Le président américain parle de parents qui donnent à leurs enfants des noms de missiles antichars Javelin. Depuis 2014, nous avons versé des milliards pour armer les soldats ukrainiens afin qu’ils tuent des Russes. Nous émettons maintenant un chèque gargantuesque de 40 milliards de dollars, assurant une escalade dramatique de cette guerre totalement inutile. Certains politiciens ont même commencé à préparer les Américains à une guerre nucléaire suicidaire.

Le sénateur américain républicain Roger Wicker a déclaré que nous pourrions envisager d’envoyer des troupes américaines en Ukraine, et qu’il n’excluait pas de lancer une attaque nucléaire surprise - une première frappe, en langage nucléaire. En d’autres termes, nous devrions envisager de lancer une attaque surprise de type Pearl Harbor, qui ferait pleuvoir des bombes nucléaires dans les rues de Moscou et de Saint-Pétersbourg, tuant des millions d’hommes, de femmes et d’enfants innocents.

L’administration Biden est devenue follement imprudente. Le DoD (le département de la Défense) a orchestré le naufrage du croiseur russe Moskva, navire amiral de la flotte de la mer Noire. L’OTAN a presque certainement contrôlé et tiré ces missiles, ce qui est évidemment un acte de guerre. Sommes-nous devenus fous ? Les États-Unis ont admis leur complicité dans le naufrage du navire, ainsi que leur conspiration dans l’assassinat d’une douzaine de généraux russes.

Que ferions-nous si la Russie exerçait des représailles ? Ils pourraient facilement couler un porte-avions américain avec des missiles hypersoniques contre lesquels il n’existe aucune défense efficace. Et s’ils commençaient à assassiner les généraux américains un par un ? On rapporte que le président Biden était furieux en apprenant les fuites qui révélaient la complicité des États-Unis dans le naufrage et l’assassinat de généraux russes. Mais peut-être devrait-il être moins préoccupé par les fuites et plus par les actes irréfléchis eux-mêmes. Même le New York Times devient inquiet ; il rapporte nerveusement que la guerre devient plus dangereuse pour l’Amérique.
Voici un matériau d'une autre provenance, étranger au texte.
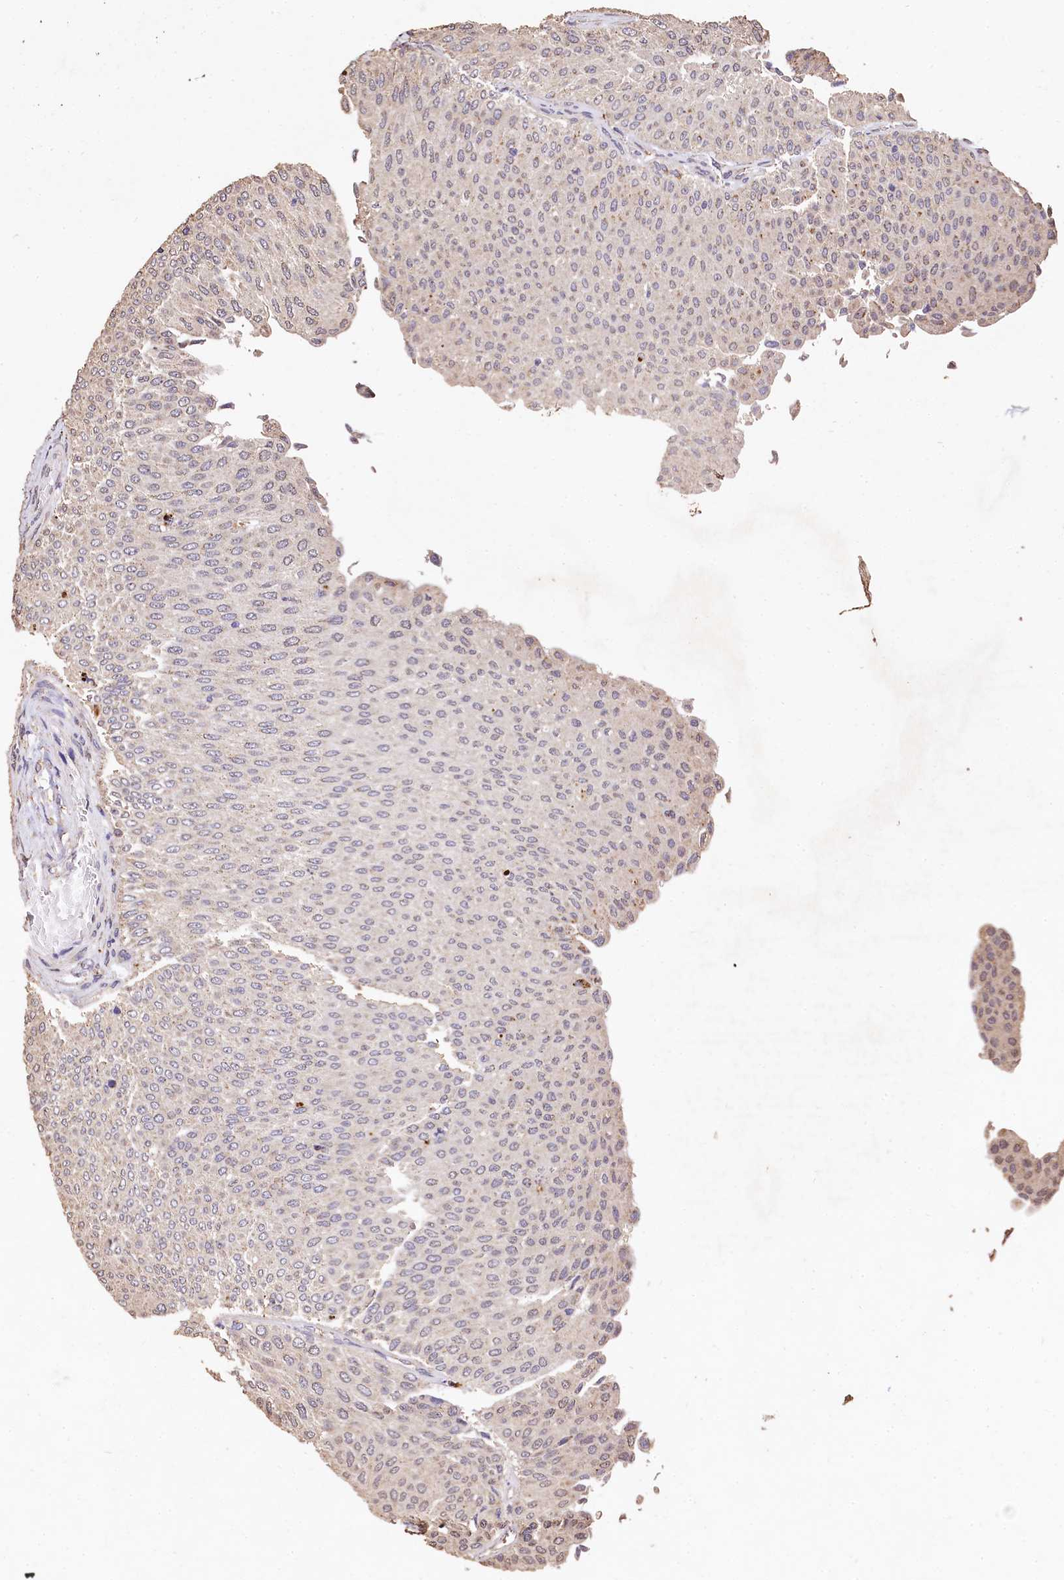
{"staining": {"intensity": "negative", "quantity": "none", "location": "none"}, "tissue": "urothelial cancer", "cell_type": "Tumor cells", "image_type": "cancer", "snomed": [{"axis": "morphology", "description": "Urothelial carcinoma, Low grade"}, {"axis": "topography", "description": "Urinary bladder"}], "caption": "Tumor cells are negative for brown protein staining in low-grade urothelial carcinoma. (Brightfield microscopy of DAB (3,3'-diaminobenzidine) immunohistochemistry at high magnification).", "gene": "LSM4", "patient": {"sex": "male", "age": 78}}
C’est notre moment 1914 ; cette année fatidique où l’assassinat de l’archiduc d’Autriche-Hongrie a déclenché un enchevêtrement d’alliances militaires, plongeant le monde dans une guerre qui a tué 20 millions de personnes et préparé le terrain pour la Seconde Guerre mondiale, qui a tué 50 millions d’autres personnes par la suite.

Deux assassinats seulement ont déclenché cela. Nous avons déjà assassiné une douzaine de généraux, et coulé le navire amiral de la flotte russe. Le 13 mai 2022, Steny Hoyer, le chef de la majorité démocrate de la Chambre des représentants, a déclaré que nous étions désormais en guerre avec la Russie.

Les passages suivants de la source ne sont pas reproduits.